▶ _Texto fornecido_:
╭──

Quanto ao segundo fundamento, baseado na violação do artigo 15.°, n.° 2, do
Regulamento n.° 17
- Este fundamento incide sobre a fixação e a determinação do montante das coimas
visado no artigo 15.°, n.° 2, do Regulamento n.° 17.
- Nos termos do artigo 15.°, n.° 2, do Regulamento n.° 17:
«A Comissão pode, mediante decisão, aplicar às empresas e associações de
empresas multas... sempre que, deliberada ou negligentemente:
a) Cometam uma infracção ao disposto no n.° 1 do artigo 85.° ou no artigo 86.° do
Tratado, ou
b) ...
Para determinar o montante da multa, deve tomar-se em consideração, além da
gravidade da infracção, a duração da mesma.»
- A recorrente solicita a supressão ou, pelo menos, a redução da coima a que foi
condenada na decisão controvertida.

╰──

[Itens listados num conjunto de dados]
╭──

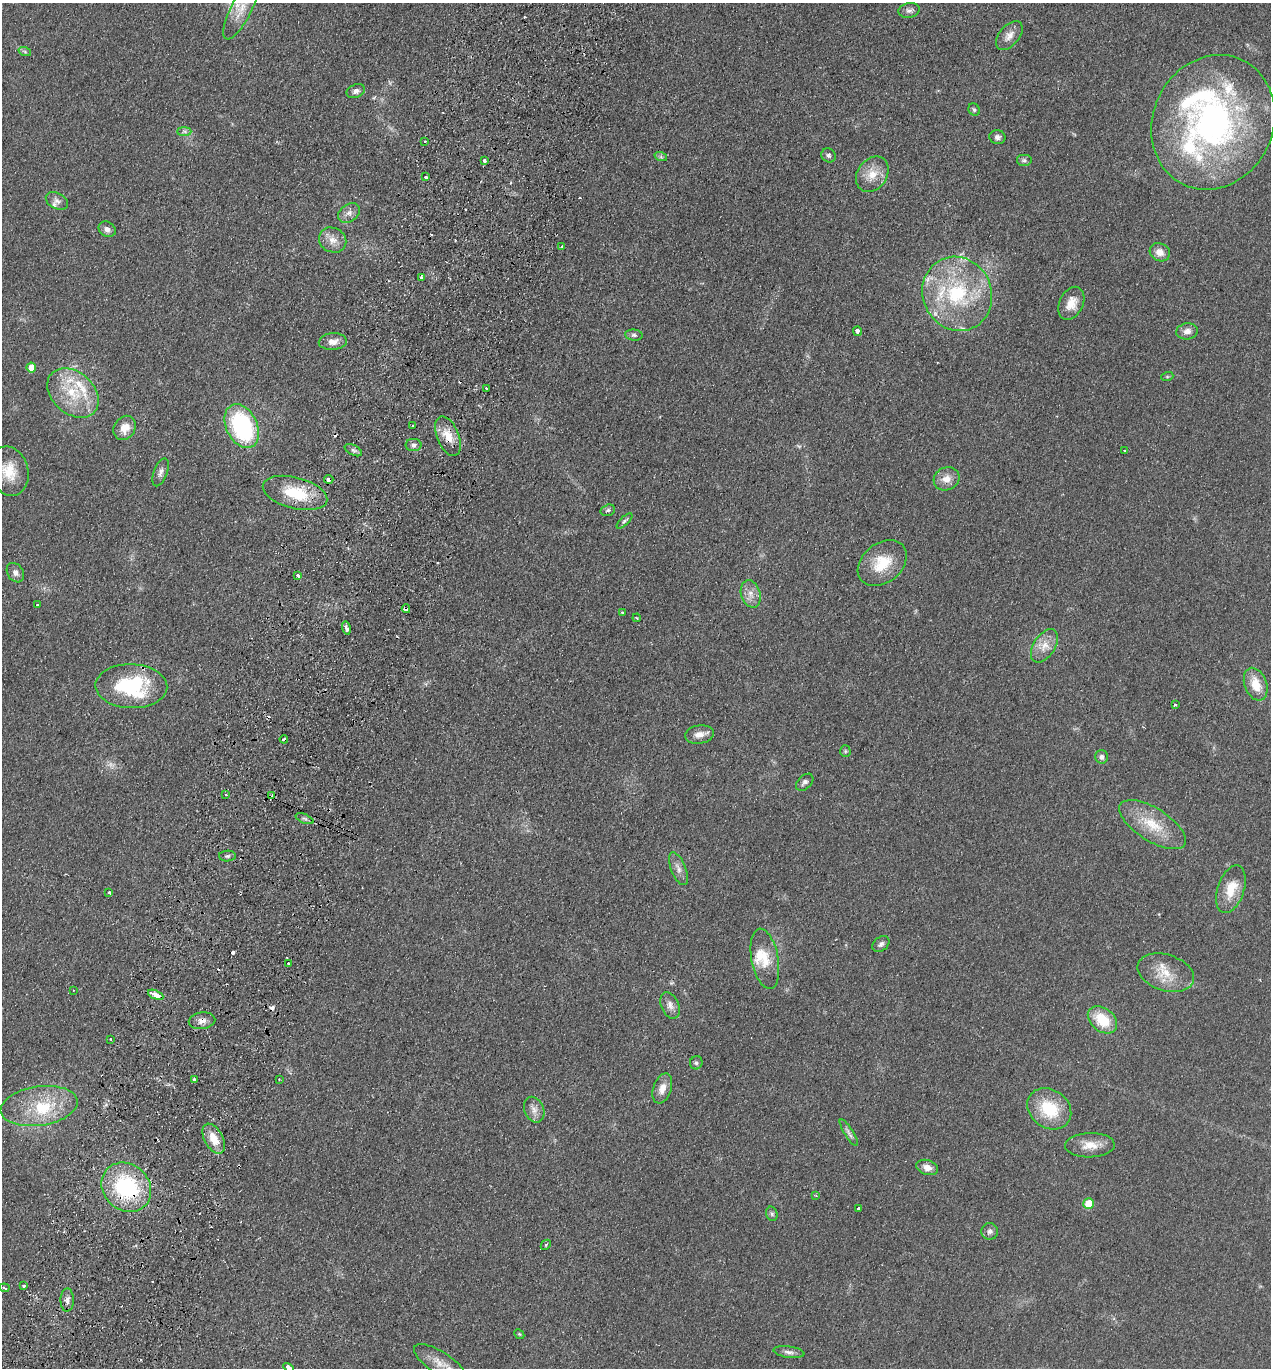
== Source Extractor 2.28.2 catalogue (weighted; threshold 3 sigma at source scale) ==
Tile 7 of 4 x 4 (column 3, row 2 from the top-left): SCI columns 2730-3998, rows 2757-4122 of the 5589 x 5512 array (HDU 1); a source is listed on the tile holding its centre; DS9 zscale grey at full resolution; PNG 1273 x 1370 px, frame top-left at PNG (2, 3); each listed source drawn as its Kron ellipse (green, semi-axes under 4 px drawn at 4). Shown black and unused: <1% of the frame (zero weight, under 2 of 3 exposures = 3% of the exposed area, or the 3 px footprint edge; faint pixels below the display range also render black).
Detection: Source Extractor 2.28.2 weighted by HDU 2 'WHT'; one run over the whole footprint, this tile lists its part. Background 0.0752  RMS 0.0094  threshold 0.0425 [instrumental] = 3 sigma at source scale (4.5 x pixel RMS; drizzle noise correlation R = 1.50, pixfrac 1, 0.05/0.05 arcsec/px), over >= 5 px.
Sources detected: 136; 1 too faint to see at this stretch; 15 cosmic-ray / hot-pixel residue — neither listed nor drawn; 12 inside a brighter listed object's ellipse — not listed separately; the other 108 listed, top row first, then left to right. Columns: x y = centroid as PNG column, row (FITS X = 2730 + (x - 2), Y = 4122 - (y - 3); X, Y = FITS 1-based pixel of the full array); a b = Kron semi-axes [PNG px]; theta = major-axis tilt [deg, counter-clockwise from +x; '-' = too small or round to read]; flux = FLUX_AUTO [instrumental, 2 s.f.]
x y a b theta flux
241 9 33 10 63 17
909 10 11 7 10 3.5
1009 36 17 10 50 7.6
25 52 6 4 -20 1.6
356 91 9 6 24 3.6
974 110 6 5 - 1.8
1213 122 69 60 64 310
184 131 7 4 0 2.3
997 137 8 7 - 3.3
425 141 2 2 - 0.92
829 155 7 7 - 2.8
661 157 6 4 -18 1.5
1024 160 8 6 0 2.2
484 161 4 3 - 6.1
872 174 19 15 55 16
426 177 3 3 - 5.3
57 201 12 8 -28 4.3
349 213 12 8 35 5.4
107 229 9 7 -33 5
333 240 14 12 -28 9.2
562 247 3 3 - 3.3
1160 252 10 8 -27 7
421 277 3 3 - 3.9
957 294 38 34 -65 92
1071 303 17 12 64 13
858 331 5 4 - 12
1187 331 11 8 8 5.5
634 335 9 5 -6 2.5
333 342 14 8 4 7.5
31 367 5 5 - 11
1167 377 6 4 19 1.1
486 388 3 2 - 1.9
73 393 29 21 -41 40
242 426 23 15 -64 110
412 426 2 2 - 0.77
125 428 13 10 56 12
448 436 21 11 -68 15
414 445 8 6 0 3.1
353 450 9 5 -27 2.8
1125 451 3 2 - 1.4
9 471 25 19 -75 23
161 472 15 6 69 4.5
329 479 5 3 - 5.9
947 479 13 11 25 9.6
295 493 33 15 -14 41
608 510 7 5 16 1.7
624 521 10 4 43 2.1
882 563 27 19 38 29
15 573 10 8 -57 4.3
298 576 4 3 - 2.9
751 594 14 9 -73 8.1
37 605 3 2 - 2.2
406 609 4 3 - 5.9
622 613 3 3 - 1.7
637 618 4 3 - 1.2
346 628 7 3 -76 3.8
1044 646 18 10 56 12
1256 684 17 11 -69 18
131 686 36 22 -2 80
1175 705 3 3 - 2.9
699 734 14 9 8 7.3
284 739 4 3 - 4.7
845 751 6 5 - 1.3
1102 757 7 6 - 3.5
805 782 10 6 44 3.4
226 794 3 2 - 1.3
272 796 4 3 - 6.3
305 819 9 4 -21 2.2
1153 825 38 16 -32 31
227 856 8 5 2 2
678 869 17 7 -68 6.1
1231 889 25 13 71 21
109 893 3 3 - 4.9
881 944 9 6 38 3.2
765 959 30 13 -79 20
289 964 3 3 - 3.8
1166 973 29 18 -17 23
73 990 2 2 - 0.85
156 995 8 3 -24 16
670 1005 14 8 -67 6.1
1102 1020 16 11 -39 29
202 1021 13 8 10 6.1
110 1039 3 2 - 0.81
696 1063 7 6 - 2.4
195 1079 4 3 - 3.4
279 1079 2 2 - 0.66
662 1088 15 9 71 9.4
39 1106 39 19 8 47
1049 1109 23 19 -36 40
534 1110 13 9 -67 6.4
849 1133 15 4 -58 3.3
214 1139 16 9 -62 17
1090 1145 25 12 1 14
927 1167 11 7 -18 6.8
126 1187 26 23 -43 93
816 1196 4 2 - 0.74
1089 1204 5 5 - 29
859 1209 4 3 - 3
772 1214 7 5 -75 2
990 1231 8 8 - 3.4
546 1245 5 3 - 1
24 1286 3 3 - 2.3
5 1288 5 3 - 2.4
67 1300 11 6 88 4.1
519 1334 5 4 - 1.1
789 1352 15 5 -7 4.2
440 1363 30 11 -32 13
288 1367 5 3 - 7
Overlapping masked pixels (flux is a lower limit): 7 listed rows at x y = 448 436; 329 479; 406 609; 284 739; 272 796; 202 1021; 126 1187
Isophote crosses this tile's border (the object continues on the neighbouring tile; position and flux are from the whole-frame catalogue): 3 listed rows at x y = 241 9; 440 1363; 288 1367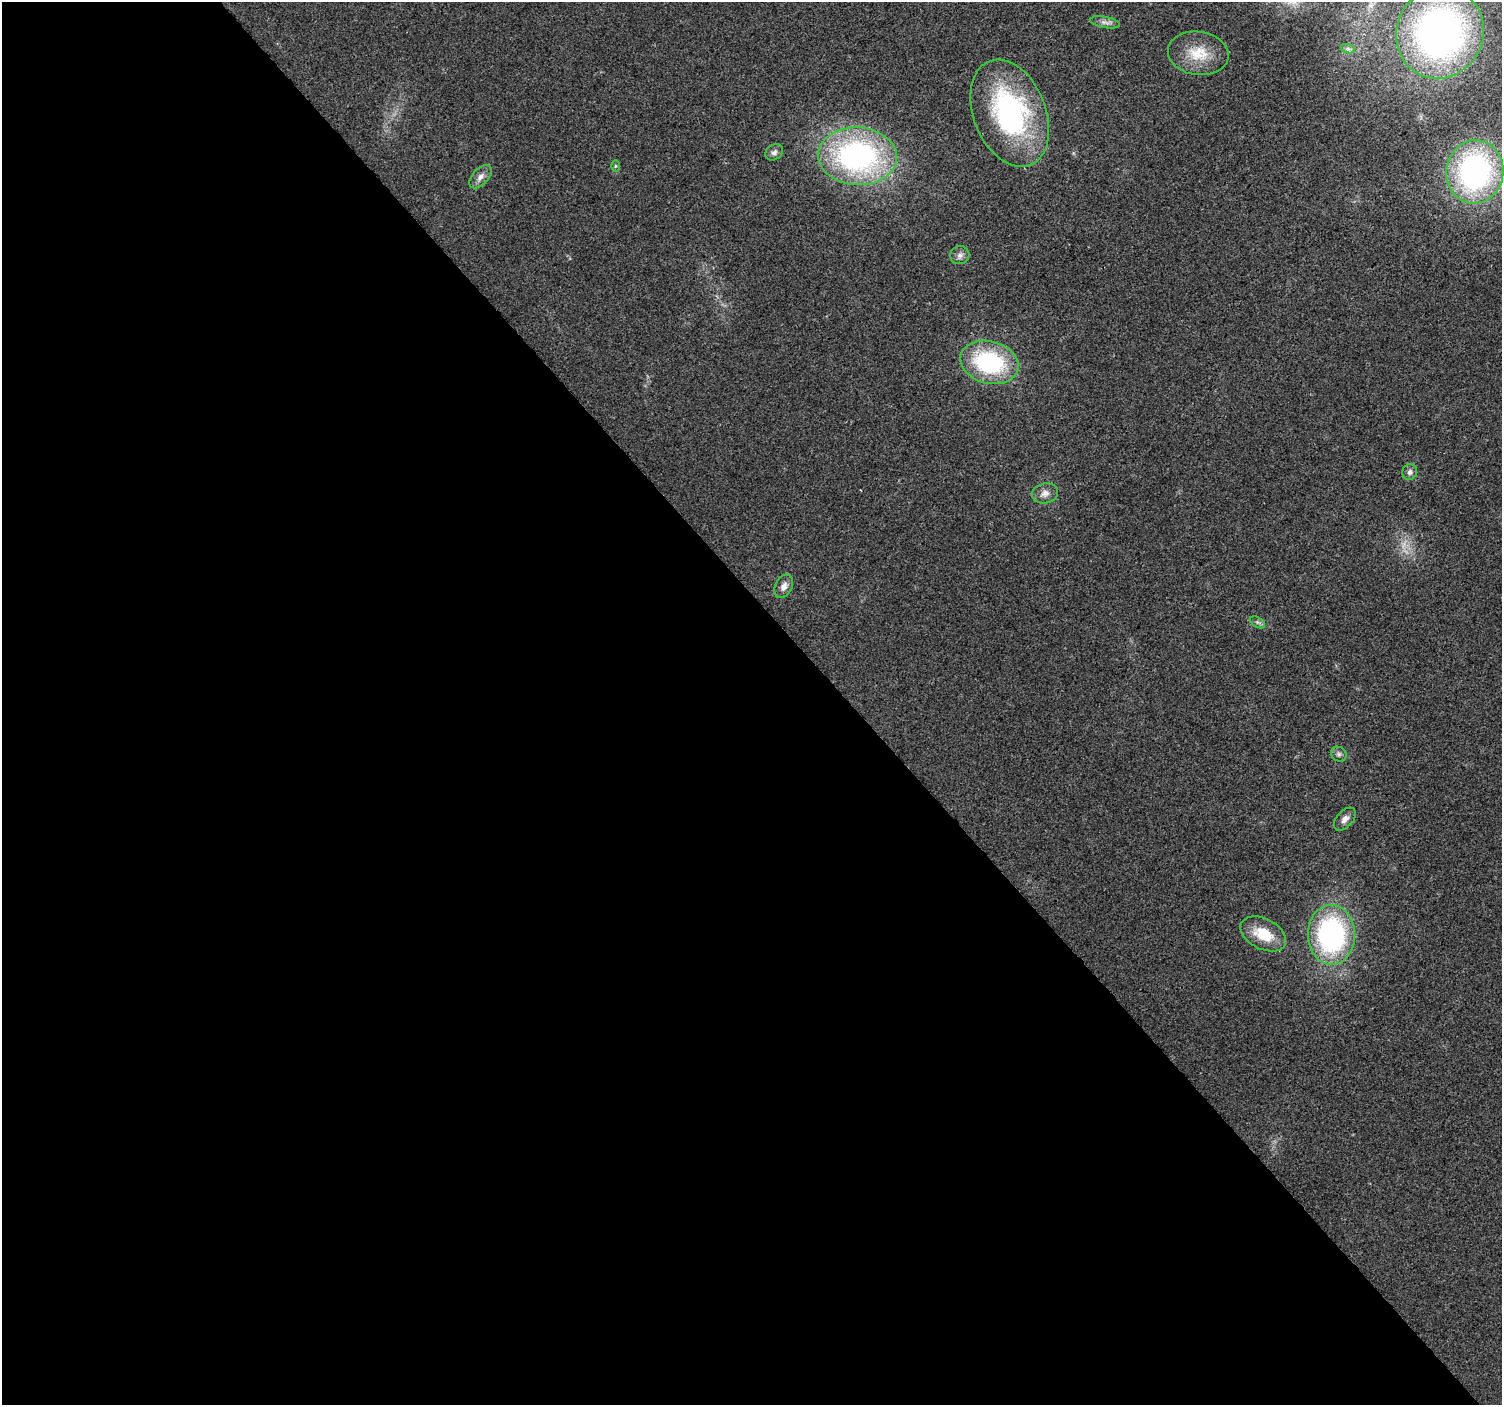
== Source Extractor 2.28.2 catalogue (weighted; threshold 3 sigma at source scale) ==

╰──

▶ _Instruções_: No texto fornecido, além da gravidade da infracção, o que deve ser tomado em consideração para determinar o montante da multa? Os dados não têm qualquer relação com o texto.

▶ _Resposta do exercício_: A duração da infracção.